7 de maio de 2025

Esquartejamento suspenso

Começa como uma névoa. Momentos em que a imagem se torna difusa nenhuma forma ou linha é precisa o bastante para compreender o que realmente está à frente. O caminhar é incerto e, por vezes, é possível ter um vislumbre da realidade. Como aquele breve momento em que se acorda de noite, sem se ter certeza de onde se está, sem saber ao certo se está tudo bem, mas aos poucos o quarto vai se tornando visível e, quando finalmente é possível se orientar, o sono se sobrepõe novamente. Ao perceber esse padrão, esses momentos se tornam mais como quando se consegue colocar a cabeça pra fora d'água e puxar o ar enquanto luta para não se afogar. Desespero. A consciência se torna um desespero.

É quando eles vêm e me puxam por todos os cantos, quando me arrastam de volta para seus esconderijos e me convencem que aquilo é meu lar. "Volte para casa", eles sussuram, mas esquecem que casa é um lugar no qual eu nunca me senti à vontade. Há também os que me puxam para fora, que não me arrastam apenas até o umbral, mas seguem me puxando para a estratosfera, também tentando me convencer de que aquele é meu lar. Mas todos, sem exceção, me tiram de mim. Me afastam de mim, me impedem de mim, me arrancam de mim.

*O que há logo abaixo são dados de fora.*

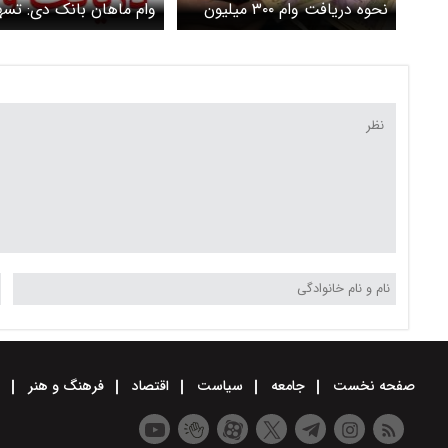
نحوه دریافت وام ۳۰۰ میلیون
وام ماهان بانک دی: تسه
تومانی قرض‌الحسنه
درصد و شرایط خاص
صفحه نخست
جامعه
سیاست
اقتصاد
فرهنگ و هنر
و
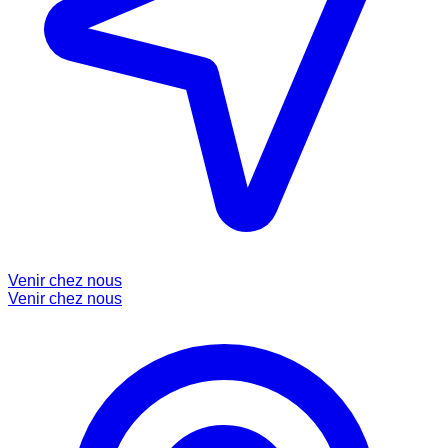
Venir chez nous
Venir chez nous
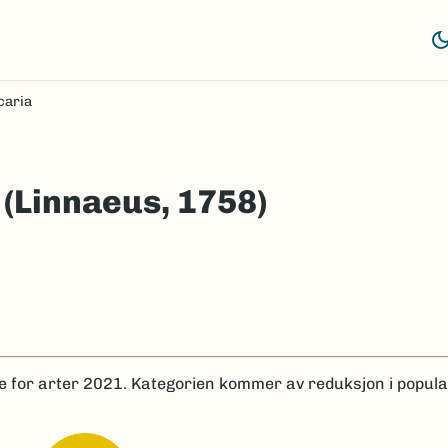
caria
(Linnaeus, 1758)
e for arter 2021.
Kategorien kommer av reduksjon i popula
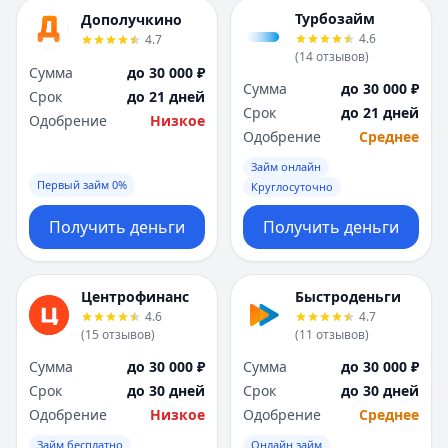
Я
Я
Турбозайм
Дополучкино
Ярославль
Ярославль
4.6
4.7
Вся Россия
Вся Россия
(
14
отзывов
)
Сумма
до 30 000 ₽
Сумма
до 30 000 ₽
Срок
до 21 дней
Срок
до 21 дней
Одобрение
Низкое
Одобрение
Среднее
Займ онлайн
Первый займ 0%
Круглосуточно
Получить деньги
Получить деньги
Центрофинанс
Быстроденьги
4.6
4.7
(
15
отзывов
)
(
11
отзывов
)
Сумма
до 30 000 ₽
Сумма
до 30 000 ₽
Срок
до 30 дней
Срок
до 30 дней
Одобрение
Низкое
Одобрение
Среднее
Займ бесплатно
Онлайн займ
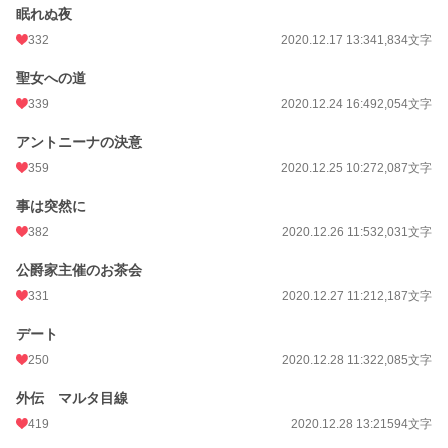
眠れぬ夜
332
2020.12.17 13:34
1,834文字
聖女への道
339
2020.12.24 16:49
2,054文字
アントニーナの決意
359
2020.12.25 10:27
2,087文字
事は突然に
382
2020.12.26 11:53
2,031文字
公爵家主催のお茶会
331
2020.12.27 11:21
2,187文字
デート
250
2020.12.28 11:32
2,085文字
外伝 マルタ目線
419
2020.12.28 13:21
594文字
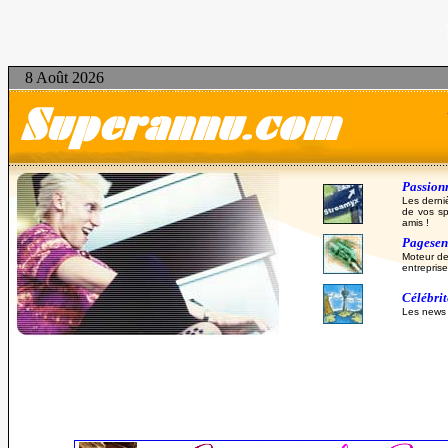
8 Août 2026
Passionn
Les derni
de vos sp
amis !
Pagesent
Moteur de
entreprise
Célébri
Les news d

E no fim eu não sou, não existe ar para respirar, ela não para de gritar no meu ouvido, e eu preciso gritar por ela, mas ninguém gosta quando eu grito por ela, e eu não gosto de gritar por ela, mas eu não posso gritar por mais ninguém, e eu não posso gritar de forma alguma.

Não há lar, não há névoa, não há água ou afogamento. Não tenho membros, nem olhos, e não posso falar. Se existe um centro, um ponto ao qual tudo converge, eu não consigo achar. Flutuo. Eu não estou aqui.